Schnell habe er sich übrigens im Staatsopernorchester wohlgefühlt und sei auch gleich angenommen worden: »Das ist der Vorteil, wenn man so viel gemeinsam spielt.« Opernabende, Ballett, Konzerte, Tourneen, die vielen gemeinsamen Abende verkürzen die Eingewöhnungszeit. Und die Musik natürlich, die alle verbindet. Nicht nur die Ausführenden, übrigens. Sondern tatsächlich alle.
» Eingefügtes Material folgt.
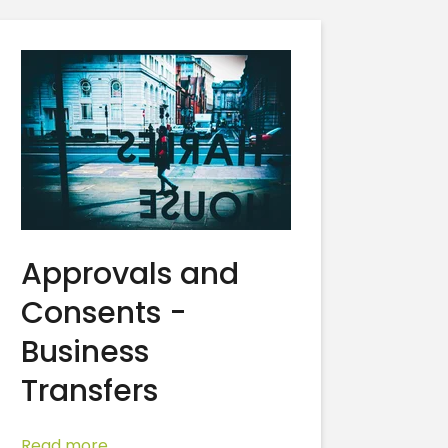
Approvals and
Consents -
Business
Transfers
Read more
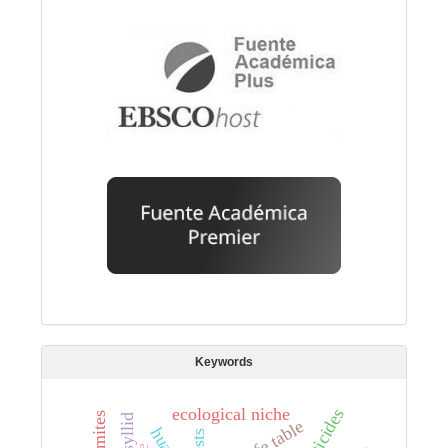
Keywords
ecological niche
pesticides
mites
life table
pests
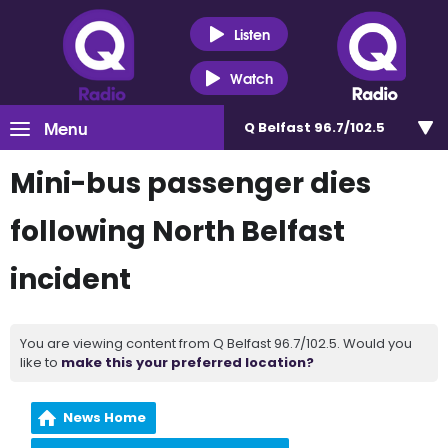
Listen
Watch
Menu
Q Belfast 96.7/102.5
Mini-bus passenger dies
following North Belfast
incident
You are viewing content from Q Belfast 96.7/102.5. Would you
like to
make this your preferred location?
News Home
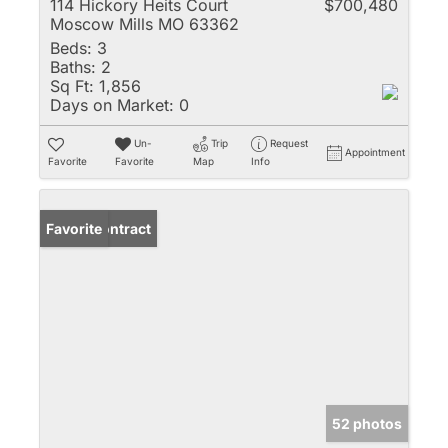
114 Hickory Heits Court
$700,480
Moscow Mills MO 63362
Beds:
3
Baths:
2
Sq Ft:
1,856
Days on Market:
0
Un-
Trip
Request
Appointment
Favorite
Favorite
Map
Info
Under Contract
Favorite
52 photos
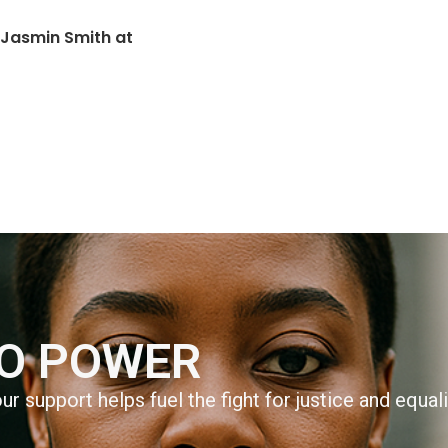
 Jasmin Smith at
TO POWER
r support helps fuel the fight for justice and equal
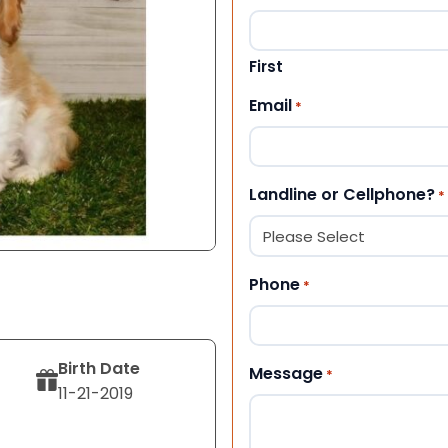
First
Email
*
Landline or Cellphone?
*
Phone
*
Birth Date
Message
*
11-21-2019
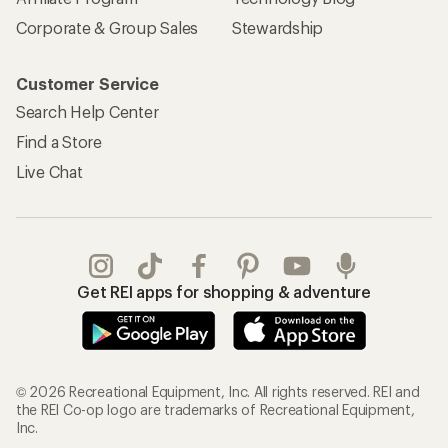
Corporate & Group Sales
Stewardship
Customer Service
Search Help Center
Find a Store
Live Chat
Get REI apps for shopping & adventure
© 2026 Recreational Equipment, Inc. All rights reserved. REI and
the REI Co-op logo are trademarks of Recreational Equipment,
Inc.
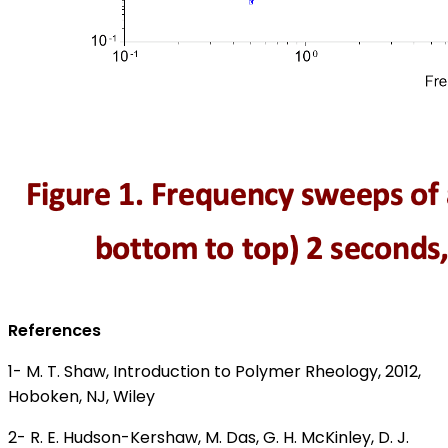
References
1- M. T. Shaw, Introduction to Polymer Rheology, 2012,
Hoboken, NJ, Wiley
2- R. E. Hudson-Kershaw, M. Das, G. H. McKinley, D. J.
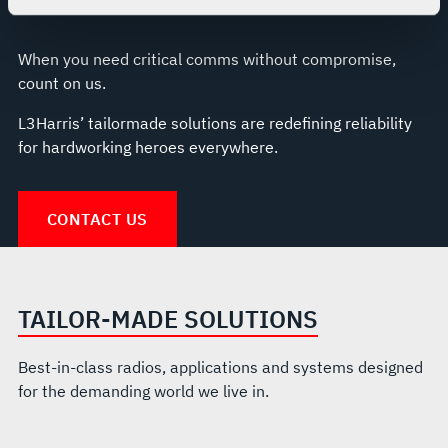
For more information about the terms and conditions that
govern your access to and use of L3Harris.com, please
When you need critical comms without compromise,
see our
Terms of Use
.
count on us.
L3Harris’ tailormade solutions are redefining reliability
for hardworking heroes everywhere.
CONTACT US
TAILOR-MADE SOLUTIONS
Best-in-class radios, applications and systems designed
for the demanding world we live in.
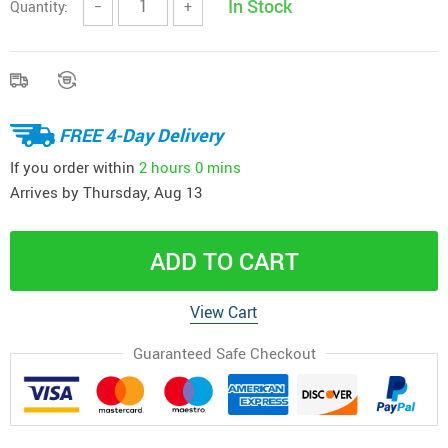
In Stock
Quantity:
−
+
FREE 4-Day Delivery
If you order within
2 hours
0 mins
Arrives by
Thursday, Aug 13
ADD TO CART
View Cart
Guaranteed Safe Checkout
Die schönsten Momente, die sind für Mangholz jene, in denen alle auf der Bühne und im Orchestergraben mit dem Publikum eine Einheit bilden, wenn man förmlich gemeinsam atmet und gemeinsam durch ein musikalisches Erlebnis geht. »Das sind Momente, die nur uns gehören und die es nur für uns gibt. Da kann mein Geist sich auf die Reise begeben und ich spüre Menschen, die ich vermisse, ganz nah.«
Braucht es noch den Nachsatz, dass dies auch ganz besonders glückliche Momente sind?